Transcribed page contents ::

______

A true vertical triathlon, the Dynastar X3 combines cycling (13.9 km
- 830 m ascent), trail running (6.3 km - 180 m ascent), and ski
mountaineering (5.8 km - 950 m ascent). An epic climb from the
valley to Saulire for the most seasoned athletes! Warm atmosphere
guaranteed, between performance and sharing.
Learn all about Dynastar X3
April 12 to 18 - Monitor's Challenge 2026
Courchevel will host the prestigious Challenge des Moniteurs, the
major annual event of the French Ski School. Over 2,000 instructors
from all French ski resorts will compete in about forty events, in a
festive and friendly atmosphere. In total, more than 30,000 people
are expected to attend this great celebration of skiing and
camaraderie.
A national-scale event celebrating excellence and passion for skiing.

______

Exercise ::
Retype the entries above. Match them exactly.

Response area ::
A true vertical triathlon, the Dynastar X3 combines cycling (13.9 km
- 830 m ascent), trail running (6.3 km - 180 m ascent), and ski
mountaineering (5.8 km - 950 m ascent). An epic climb from the
valley to Saulire for the most seasoned athletes! Warm atmosphere
guaranteed, between performance and sharing.
Learn all about Dynastar X3
April 12 to 18 - Monitor's Challenge 2026
Courchevel will host the prestigious Challenge des Moniteurs, the
major annual event of the French Ski School. Over 2,000 instructors
from all French ski resorts will compete in about forty events, in a
festive and friendly atmosphere. In total, more than 30,000 people
are expected to attend this great celebration of skiing and
camaraderie.
A national-scale event celebrating excellence and passion for skiing.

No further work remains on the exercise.